Este ponto, porém, outros mais sabedores que o investiguem,
se vale a pena, como cuido; que eu me torno do Caramulo para o centro
dos meus afectos».
Continuando nas suas digressões arqueológicas, refere-se
CASTILHO a um outro monumento, que nunca vimos nem sabemos
ao certo o que seja, mas supomos serem as ruínas de alguma
antiga fortificação.
Diz CASTILHO:
«Ao sudoeste de Falgoselhe, já para fora da sua lavoira,
na primeira valeira que se encontra à direita do caminho indo
para Águeda, se vê uma fiada de umas como torrinhas, que se
estende por mil e quarenta palmos; das quais torrinhas só
duram hoje em dia os alicerces, e algumas porções iguais
de muros esboroados a delir-se».
Os seus estudos arqueológicos, no que diz respeito a
pré-história, terminam por descrever uma caverna:
«E descendo esta valeira duzentos e vinte e cinco palmos,
se dá em uma furna chamada «a buraca da cerejeira», aberta em picão em
rocha viva; a qual tem na boca oito palmos e meio
de altura, quatro e meio de largura, e cento e vinte e cinco de
comprimento.
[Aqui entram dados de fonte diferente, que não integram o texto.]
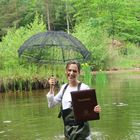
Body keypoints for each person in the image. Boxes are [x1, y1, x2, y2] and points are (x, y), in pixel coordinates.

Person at [46, 60, 101, 140]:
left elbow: (93, 109)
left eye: (74, 71)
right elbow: (51, 105)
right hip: (68, 133)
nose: (71, 73)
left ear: (79, 73)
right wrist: (51, 88)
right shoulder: (64, 88)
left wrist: (97, 109)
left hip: (82, 134)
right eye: (69, 70)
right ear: (66, 71)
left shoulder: (84, 88)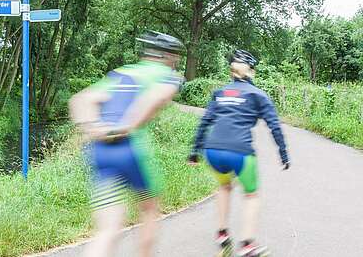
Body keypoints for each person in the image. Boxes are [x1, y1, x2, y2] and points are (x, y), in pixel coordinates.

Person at [69, 31, 184, 257]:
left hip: (99, 151)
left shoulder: (121, 72)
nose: (176, 62)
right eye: (176, 57)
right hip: (130, 148)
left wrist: (93, 128)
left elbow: (81, 100)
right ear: (169, 56)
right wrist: (124, 127)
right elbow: (156, 97)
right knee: (150, 209)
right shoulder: (169, 75)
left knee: (108, 228)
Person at [188, 50, 290, 257]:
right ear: (251, 71)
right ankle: (247, 246)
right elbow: (274, 126)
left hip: (212, 151)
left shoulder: (220, 93)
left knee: (224, 187)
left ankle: (222, 234)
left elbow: (205, 122)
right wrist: (283, 154)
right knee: (251, 195)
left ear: (231, 71)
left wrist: (194, 151)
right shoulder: (259, 95)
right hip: (240, 152)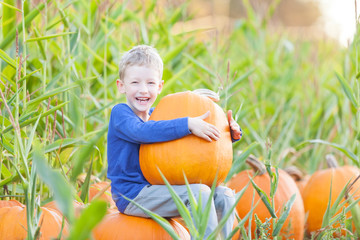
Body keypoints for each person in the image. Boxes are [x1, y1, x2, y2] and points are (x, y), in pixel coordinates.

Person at [107, 45, 242, 239]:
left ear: (160, 86)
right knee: (200, 193)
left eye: (150, 83)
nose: (143, 90)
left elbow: (189, 148)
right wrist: (188, 122)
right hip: (132, 196)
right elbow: (142, 132)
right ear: (121, 86)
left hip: (159, 189)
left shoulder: (158, 115)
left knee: (224, 195)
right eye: (135, 82)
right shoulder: (120, 114)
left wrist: (228, 133)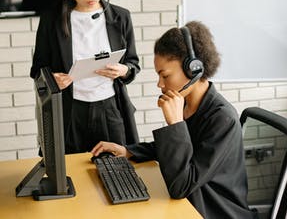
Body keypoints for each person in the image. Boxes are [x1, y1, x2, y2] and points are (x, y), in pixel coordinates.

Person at [91, 22, 256, 219]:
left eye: (165, 75)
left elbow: (182, 186)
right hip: (191, 204)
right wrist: (128, 151)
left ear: (194, 69)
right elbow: (179, 151)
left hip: (214, 211)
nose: (160, 84)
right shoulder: (188, 104)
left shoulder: (222, 119)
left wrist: (176, 124)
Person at [30, 0, 140, 154]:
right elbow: (37, 70)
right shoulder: (51, 21)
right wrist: (52, 80)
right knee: (71, 173)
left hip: (110, 109)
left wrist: (123, 70)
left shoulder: (121, 17)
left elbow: (133, 64)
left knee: (117, 171)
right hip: (70, 113)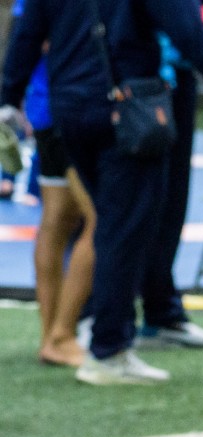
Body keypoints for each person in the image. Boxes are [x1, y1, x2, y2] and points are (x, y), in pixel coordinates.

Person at [0, 0, 203, 387]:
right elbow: (188, 32)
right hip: (124, 106)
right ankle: (107, 346)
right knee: (122, 229)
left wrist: (8, 98)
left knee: (94, 224)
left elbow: (26, 35)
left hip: (67, 108)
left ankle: (82, 333)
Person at [137, 2, 203, 355]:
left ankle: (161, 313)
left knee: (170, 203)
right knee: (120, 209)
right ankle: (93, 322)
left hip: (174, 79)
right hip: (135, 83)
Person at [11, 0, 94, 370]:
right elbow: (30, 36)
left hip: (48, 106)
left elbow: (25, 35)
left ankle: (52, 337)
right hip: (73, 107)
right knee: (102, 221)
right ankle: (63, 334)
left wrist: (10, 95)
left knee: (57, 218)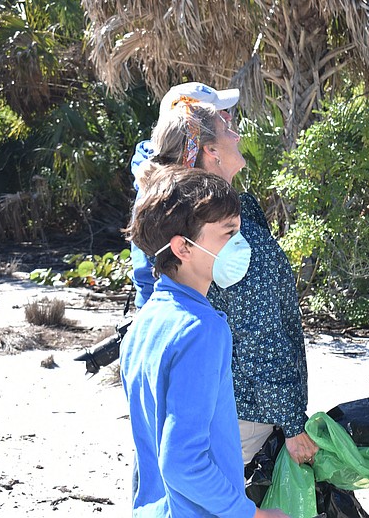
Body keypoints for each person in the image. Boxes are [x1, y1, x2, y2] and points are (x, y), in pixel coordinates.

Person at [130, 87, 318, 468]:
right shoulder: (220, 230)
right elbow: (256, 333)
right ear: (211, 152)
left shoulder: (225, 210)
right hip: (246, 412)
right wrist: (292, 423)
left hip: (243, 404)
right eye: (226, 127)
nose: (236, 132)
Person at [121, 164, 288, 518]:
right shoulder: (202, 329)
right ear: (183, 247)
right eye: (229, 234)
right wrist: (251, 514)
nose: (240, 245)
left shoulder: (145, 322)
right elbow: (183, 461)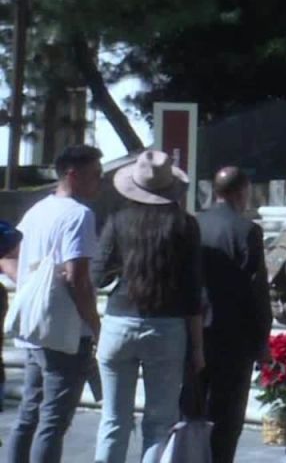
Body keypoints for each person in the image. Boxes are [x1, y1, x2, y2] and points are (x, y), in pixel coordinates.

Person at [92, 151, 204, 463]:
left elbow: (97, 277)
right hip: (167, 328)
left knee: (114, 420)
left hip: (118, 322)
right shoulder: (185, 226)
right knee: (159, 424)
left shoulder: (117, 222)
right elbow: (193, 293)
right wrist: (197, 348)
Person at [2, 145, 104, 463]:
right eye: (95, 175)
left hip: (34, 326)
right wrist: (95, 324)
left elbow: (17, 258)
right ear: (73, 174)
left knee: (29, 414)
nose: (100, 182)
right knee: (53, 421)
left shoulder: (37, 211)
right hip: (65, 331)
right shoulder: (79, 215)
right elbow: (79, 279)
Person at [196, 166, 271, 463]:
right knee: (227, 416)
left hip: (196, 330)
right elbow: (257, 290)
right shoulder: (247, 231)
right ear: (242, 191)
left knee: (192, 408)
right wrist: (262, 339)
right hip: (233, 336)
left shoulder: (193, 225)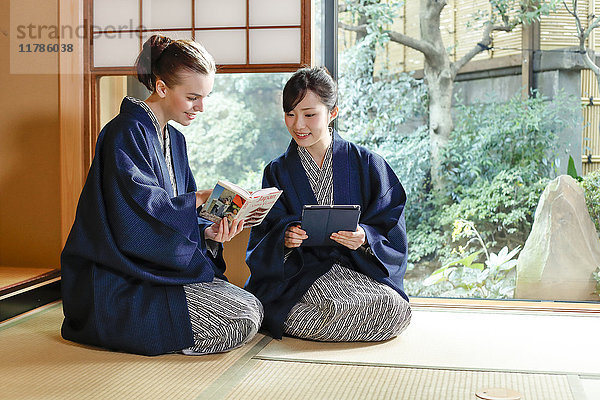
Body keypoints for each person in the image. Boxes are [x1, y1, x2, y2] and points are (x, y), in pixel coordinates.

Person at [61, 35, 263, 356]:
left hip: (156, 270)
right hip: (118, 279)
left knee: (251, 307)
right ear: (162, 87)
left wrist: (207, 233)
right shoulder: (123, 132)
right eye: (193, 97)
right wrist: (197, 199)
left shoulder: (175, 141)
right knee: (238, 317)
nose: (201, 107)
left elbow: (173, 220)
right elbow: (137, 216)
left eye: (205, 97)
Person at [245, 67, 411, 341]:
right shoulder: (277, 171)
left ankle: (307, 321)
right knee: (305, 307)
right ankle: (325, 320)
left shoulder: (367, 163)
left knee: (395, 308)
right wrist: (285, 237)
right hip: (302, 275)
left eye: (310, 115)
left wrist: (365, 237)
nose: (298, 125)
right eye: (290, 114)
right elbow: (265, 230)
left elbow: (391, 222)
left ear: (332, 113)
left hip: (357, 271)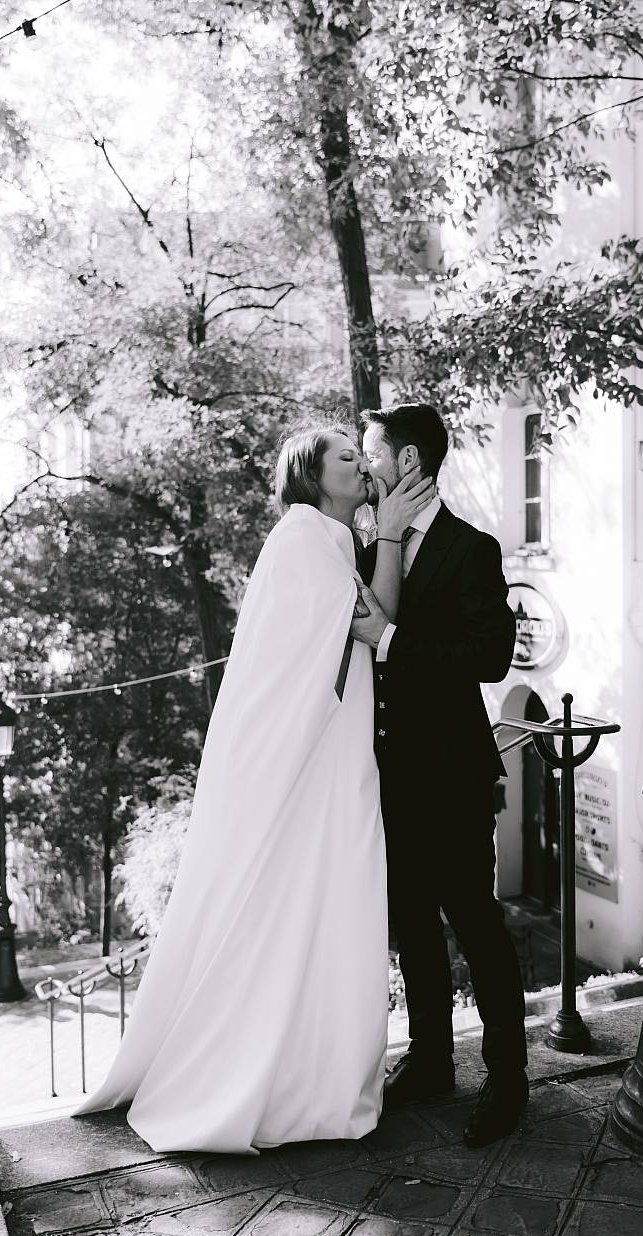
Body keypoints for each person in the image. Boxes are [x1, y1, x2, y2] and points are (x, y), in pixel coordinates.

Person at [78, 423, 433, 1153]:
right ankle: (283, 1076)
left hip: (335, 749)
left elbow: (363, 627)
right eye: (345, 457)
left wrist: (380, 536)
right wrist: (391, 536)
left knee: (327, 896)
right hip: (313, 755)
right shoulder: (304, 537)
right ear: (312, 476)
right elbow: (375, 625)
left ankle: (314, 1063)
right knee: (308, 891)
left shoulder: (330, 541)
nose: (359, 465)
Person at [352, 402, 528, 1148]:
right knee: (412, 927)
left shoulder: (471, 549)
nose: (365, 467)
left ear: (410, 462)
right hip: (384, 780)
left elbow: (487, 659)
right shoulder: (369, 551)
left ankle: (509, 1081)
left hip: (453, 779)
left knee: (477, 926)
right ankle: (429, 1061)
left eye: (372, 455)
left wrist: (391, 640)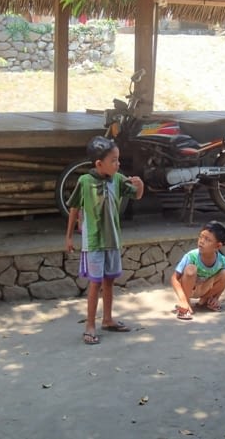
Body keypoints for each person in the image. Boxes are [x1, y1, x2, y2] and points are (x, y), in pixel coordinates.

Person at [65, 136, 144, 345]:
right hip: (93, 242)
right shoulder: (84, 181)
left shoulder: (118, 179)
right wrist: (69, 236)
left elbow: (137, 195)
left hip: (113, 240)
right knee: (95, 283)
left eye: (118, 159)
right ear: (99, 164)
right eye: (114, 160)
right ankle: (90, 325)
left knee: (109, 281)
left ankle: (107, 319)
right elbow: (74, 207)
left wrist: (140, 185)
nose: (118, 164)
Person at [170, 220, 225, 320]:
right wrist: (182, 299)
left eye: (207, 239)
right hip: (190, 289)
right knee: (190, 269)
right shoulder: (191, 256)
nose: (201, 241)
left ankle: (207, 300)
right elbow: (174, 278)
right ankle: (186, 304)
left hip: (205, 289)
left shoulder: (222, 261)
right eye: (201, 237)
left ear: (218, 246)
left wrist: (216, 297)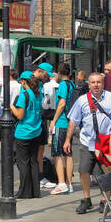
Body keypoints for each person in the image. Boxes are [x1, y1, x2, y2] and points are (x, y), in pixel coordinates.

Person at [65, 72, 111, 214]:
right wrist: (67, 140)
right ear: (89, 85)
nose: (96, 85)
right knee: (83, 170)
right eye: (93, 82)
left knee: (105, 173)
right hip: (87, 141)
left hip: (106, 142)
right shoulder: (82, 100)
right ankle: (86, 199)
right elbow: (73, 121)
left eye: (99, 82)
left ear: (103, 84)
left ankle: (103, 200)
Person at [10, 71, 43, 199]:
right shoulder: (38, 94)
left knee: (22, 163)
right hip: (36, 131)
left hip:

Da furna é geral fama que fora aberta pelos
Moiros».
Os períodos de CASTILHO, atrás transcritos, (cujo valor está
sobretudo na beleza e simplicidade do estilo) mostram à evidência a sua pouco menos que ignorância em assuntos arqueológicos ou,
por outra, revelam-nos o atraso da arqueologia na
época em que escreveu o Presbitério da Montanha, pois o Poeta, culto e
erudito como era, estava a par de todas as ciências, reflectindo nos
seus escritos as suas generalidades.
Não admira, pois, que CASTILHO, grande poeta, inimitável
prosador, tradutor sem par, fosse um medíocre arqueólogo.
A arqueologia era ainda uma ciência vacilante; e, além
disso − à chacun son métier −, cada qual na sua arte.